Deprem geriye acılar bıraktı, Patronlar için kâr kapısı Erdoğan için iktidar umudu
Ard arda gerçekleşen depremlerden sonra ortaya çıkan ve daha aylarca, belki yıllarca sürecek olan felaketin sorumlusu, AKP iktidarı ve onun cansiperane koruyucusu, en istekli savanucusu olduğu kâr düzeni, kâr düzenenden faydalananlardır.
1999 depreminde olanların hepsini, bugün daha geniş ölçekte yaşıyoruz. O dönem eleştirdiği her şeyin Erdoğan’ın başına gelmesinin nedeni, kâr düzenini sonuna kadar sürdürmesidir. 2000’de çıkan sözde depreme dayanıklı inşaat yapılmasını sağlayacak olan imar yasasını, deprem bölgesindeki iller için 2011 yılından sonra uygulanmasını düzenleyen, inşaat patronlarının çıkarı için denetimi gevşeten, adeta patronlara devreden yasaları çıkaran, defalarca hiç bir koşul olmadan sadece para karşılığında imar affı çıkarıp kuralsız, denetimsiz inşaatların yolunu açan, müteahhitleri partinin her düzeyinde yönetici, belediyelerde idareci yapan Erdoğan’ın kendisidir.
Bunca insan kaybına, bunca acıya, yıkıma rağmen Erdoğan, şuçu kadere atıp yerinden milim kıpırdamadı. Daha artçılar durmadan, depremzedeler su bile bulamazken, hemen inşaatları başlattı. Bu acelenin nedeni sadece yaklaşan seçim değil, kârdır. Ne zaman ihale yapıldı, şirketler belirlendi, kredi verildi, malzeme alındı?
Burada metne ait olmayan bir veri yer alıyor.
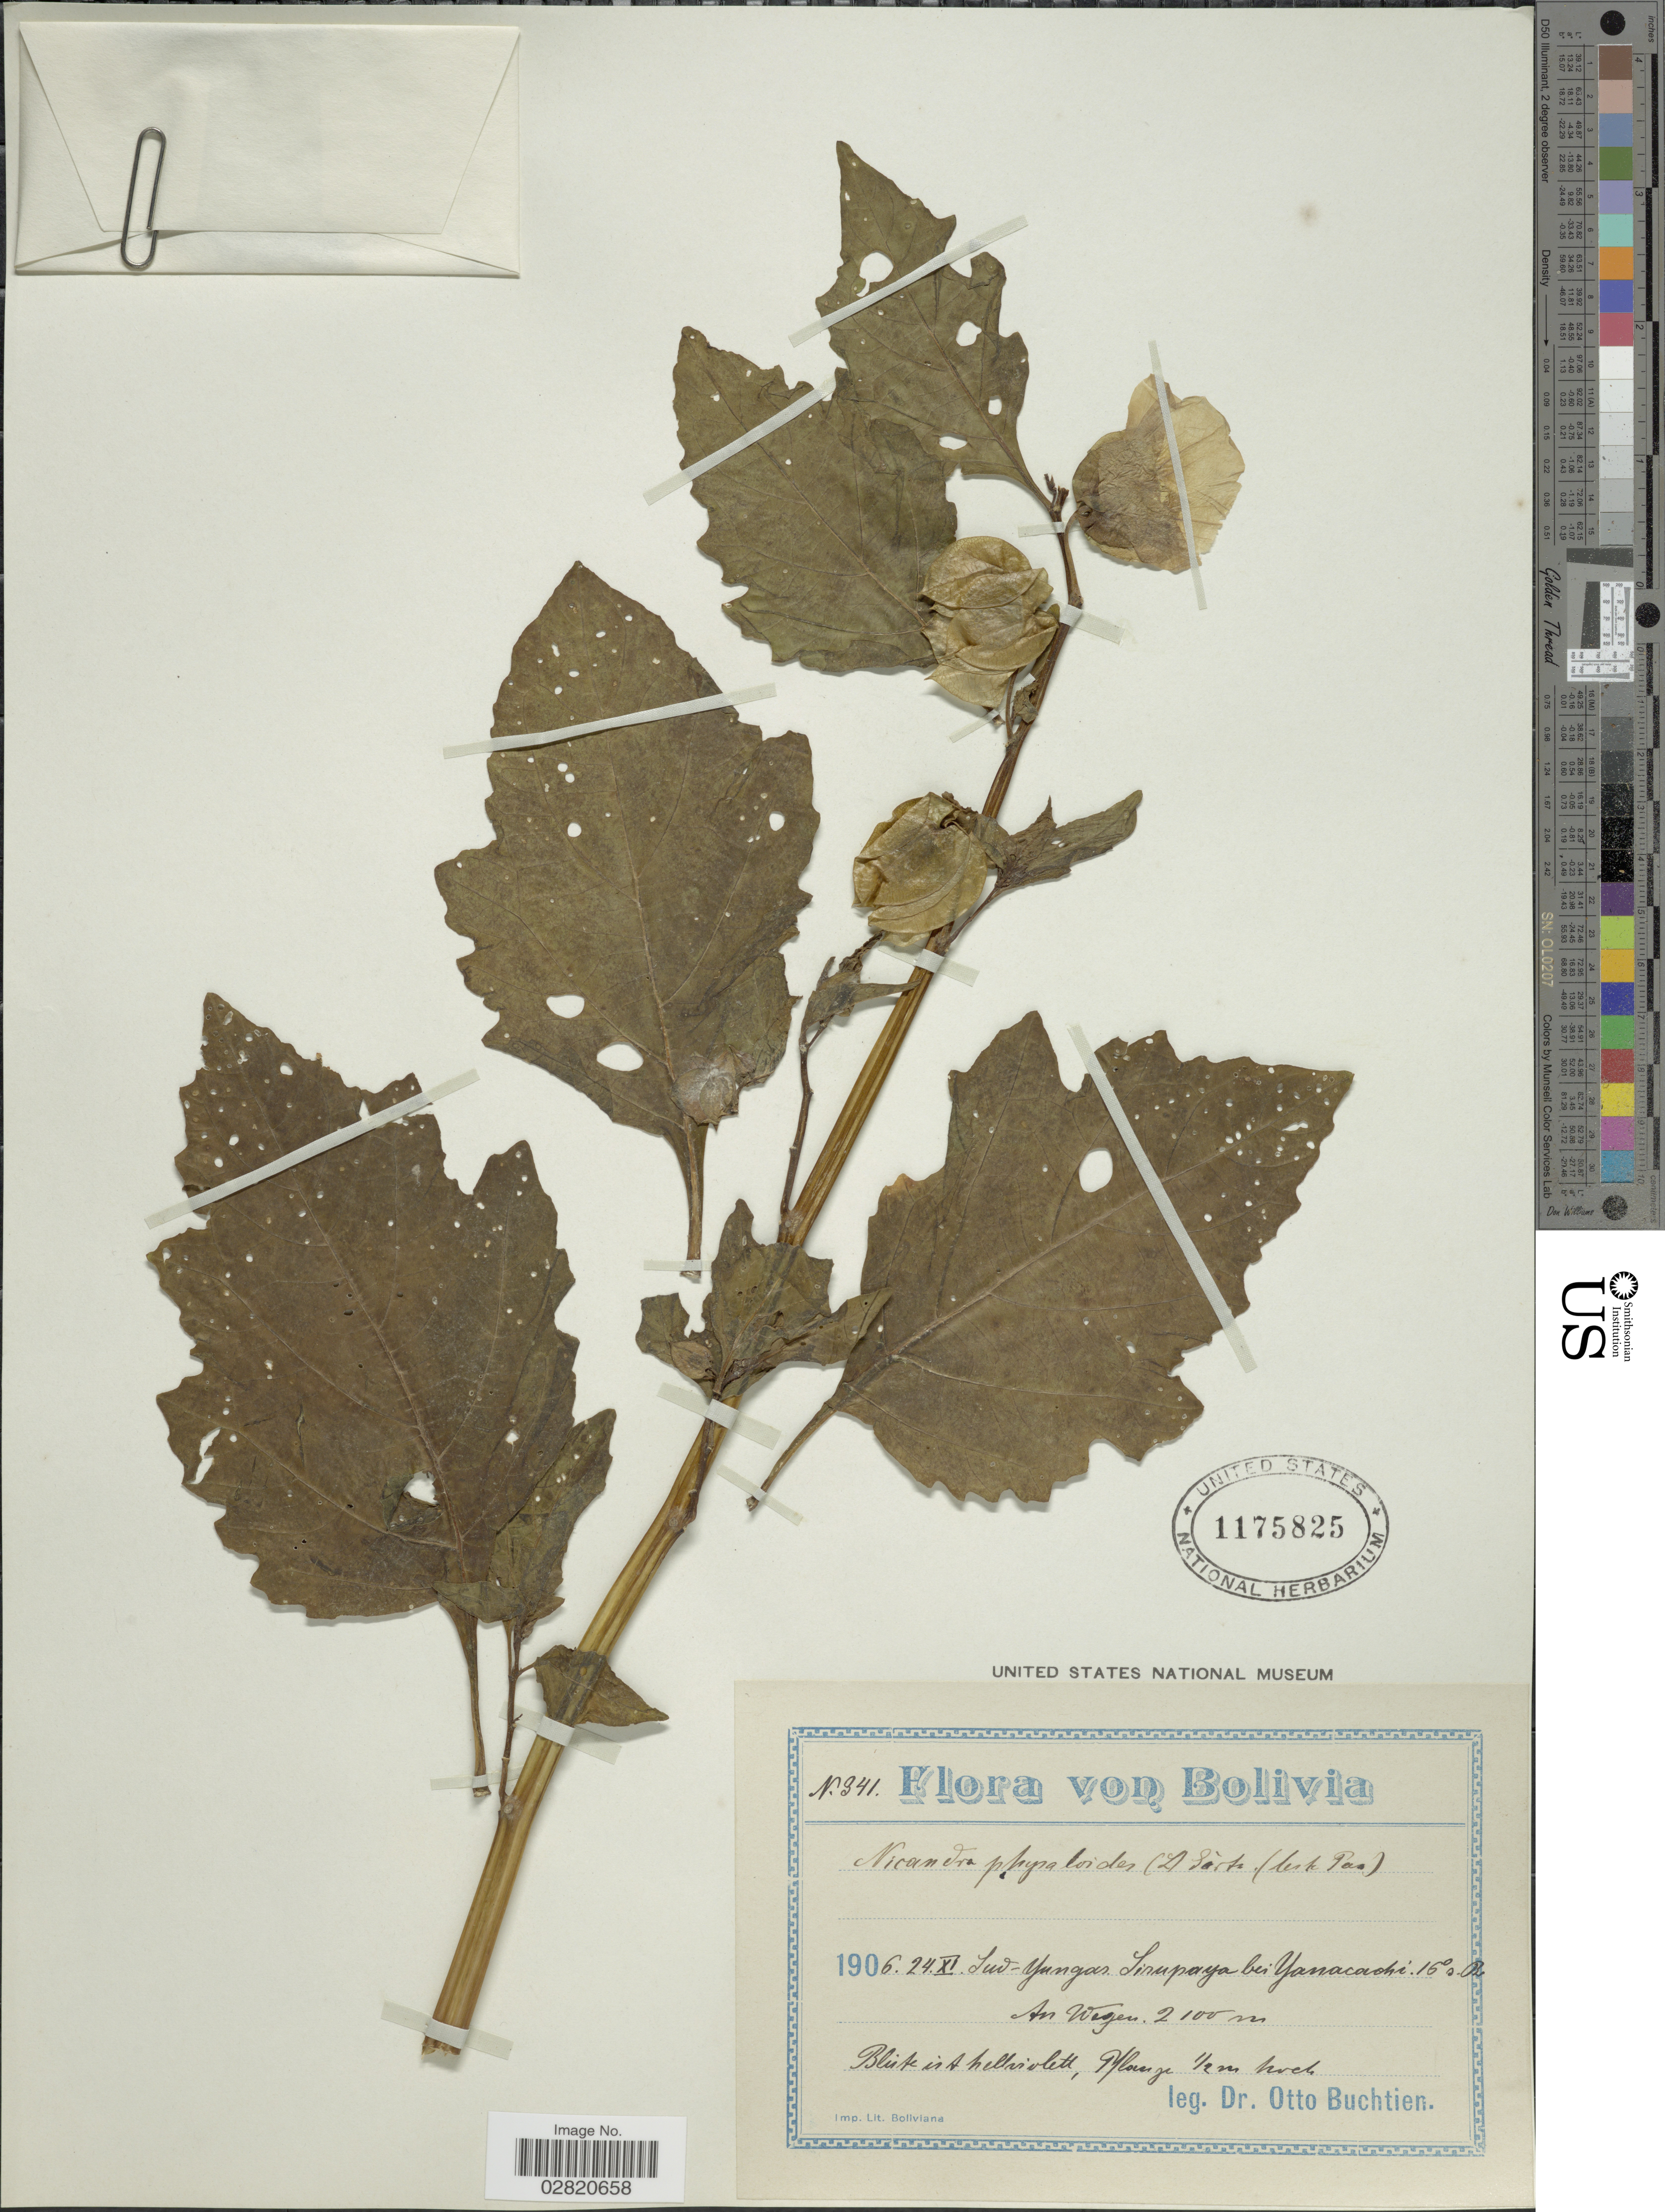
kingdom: Plantae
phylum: Tracheophyta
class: Magnoliopsida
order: Solanales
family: Solanaceae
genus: Nicandra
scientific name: Nicandra physalodes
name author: (L.) Gaertn.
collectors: O. Buchtien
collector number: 341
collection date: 1906-11-24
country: Bolivia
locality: Sud-Yungas. Sirupaya bei Yanacachi 150176 Br. An Wagen.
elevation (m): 2100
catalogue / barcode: US 1175825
AKP iktidarını destekleyen inşaat patronları, depremde acıları, depremzedelerin ihtiyaçlarını değil, sadece kazanacakları parayı görüyor. Belli ki daha yıkımın öğrenildiği ilk günlerde aralarında anlaşıp Erdoğan’a plan sundular, şimdi devlet işi deyip uygulayacaklar. Deprem nedeniyle toplanan, dışarıdan gelen yardımların tek elde toplanması için bunca çaba boşuna değil. Erdoğan’ın etrefında kenetlenmiş başta beşli çete olmak üzere tümüne mutlu gün doğdu, parayı “yaniden inşa ve ihya” diyerek paylaşacaklar.
Erdoğan, partisini ve devlet kurumlarını, kâr dağıtım musluğunun başında tutmak üzere biçimlendirdi. AKP’li kadrolar, mevkilerini, devlet olanaklarını kullanarak, patronların her işini hızlıca görmeyi çok iyi biliyor. İtiraz edene, red edene tahdit, baskı ve şiddet uygulamayı da çok hızlı yapıyorlar. Daha insanlar göçük altındayken, herkes sokaktayken, polisler sıcak bürolarında sosyal medyada suçlu avındaydı.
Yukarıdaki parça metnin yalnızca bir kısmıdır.